Please don't give this 10 out of 10 because you like the Wu-Tang Clan, not the point.
Sacha Jenkins' 'Wu-Tang Clan: Of Mics & Men' is 4 hours of frustrating viewing, all over the place as a film and certainly not a fitting way to commemorate the mighty Wu-Tang Clan's 25th anniversary.
To do social history, you need to be particular about details: names, places, dates, timeline etc. For a music doc., structure interviews that shed some light on the artists' processes. And an honest visual record would cover the whole 25-year period with all its 'highs' and 'lows' (I don't remember anything shown between 2000 and 2017, a massive gap surely part of the band's history which has to be covered in some way? Solo projects, creativity, ageing, family etc.).
Too much of 'Wu-Tang Clan' is cliche-ridden, band squabbles and rambling rants about godknowswhat?

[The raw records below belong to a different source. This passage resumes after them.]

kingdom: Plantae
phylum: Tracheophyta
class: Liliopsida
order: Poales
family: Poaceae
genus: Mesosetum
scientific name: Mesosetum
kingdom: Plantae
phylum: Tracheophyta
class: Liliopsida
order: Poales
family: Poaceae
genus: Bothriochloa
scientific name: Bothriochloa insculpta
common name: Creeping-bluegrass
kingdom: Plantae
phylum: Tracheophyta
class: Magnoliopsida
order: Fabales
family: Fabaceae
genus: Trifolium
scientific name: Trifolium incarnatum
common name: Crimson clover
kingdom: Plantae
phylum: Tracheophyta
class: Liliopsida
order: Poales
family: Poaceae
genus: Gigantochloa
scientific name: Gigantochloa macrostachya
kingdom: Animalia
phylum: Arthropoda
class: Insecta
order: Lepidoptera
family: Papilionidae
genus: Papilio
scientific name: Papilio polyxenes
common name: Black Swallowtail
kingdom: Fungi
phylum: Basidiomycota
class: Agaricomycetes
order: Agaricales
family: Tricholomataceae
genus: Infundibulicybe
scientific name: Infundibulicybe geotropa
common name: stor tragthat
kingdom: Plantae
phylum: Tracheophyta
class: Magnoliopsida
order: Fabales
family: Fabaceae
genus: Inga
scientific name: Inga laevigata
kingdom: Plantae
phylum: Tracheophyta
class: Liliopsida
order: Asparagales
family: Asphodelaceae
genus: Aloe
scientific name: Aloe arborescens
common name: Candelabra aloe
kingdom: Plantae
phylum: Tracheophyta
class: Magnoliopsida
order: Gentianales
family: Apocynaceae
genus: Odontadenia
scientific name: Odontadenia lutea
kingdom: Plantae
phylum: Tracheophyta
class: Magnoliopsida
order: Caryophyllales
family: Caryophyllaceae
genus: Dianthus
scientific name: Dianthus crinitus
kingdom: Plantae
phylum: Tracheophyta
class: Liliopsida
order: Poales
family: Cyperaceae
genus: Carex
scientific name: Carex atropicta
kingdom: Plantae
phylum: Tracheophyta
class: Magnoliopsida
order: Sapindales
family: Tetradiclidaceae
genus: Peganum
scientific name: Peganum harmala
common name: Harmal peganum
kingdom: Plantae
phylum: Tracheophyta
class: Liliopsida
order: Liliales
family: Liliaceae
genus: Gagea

Partially redeemed by RZA, interesting to listen to, bits of old film and music, obviously welcome, and the curios like 'Once Upon A Time In Shaolin', but the lack of clarity about anything, ODB's death, the band's philosophy, contractual arrangements/difficulties? And so little about the actual music itself, styles, production techniques, in-depth stuff about the MC's etc., these guys changed music forever, but 'Wu-Tang Clan' barely scrapes below the surface nor really distinguishes them from any other rap combo.
Sloppy documentary makers please take note: pointing a camera and microphone at a subject does not make you a film maker. As somebody relatively new to this band, 'Wu-Tang Clan: Of Mics & Men' gave me so little to go on I came away massively disappointed. I'm surprised RZA didn't scrap the whole project to come up with something more worthy of the rap legends.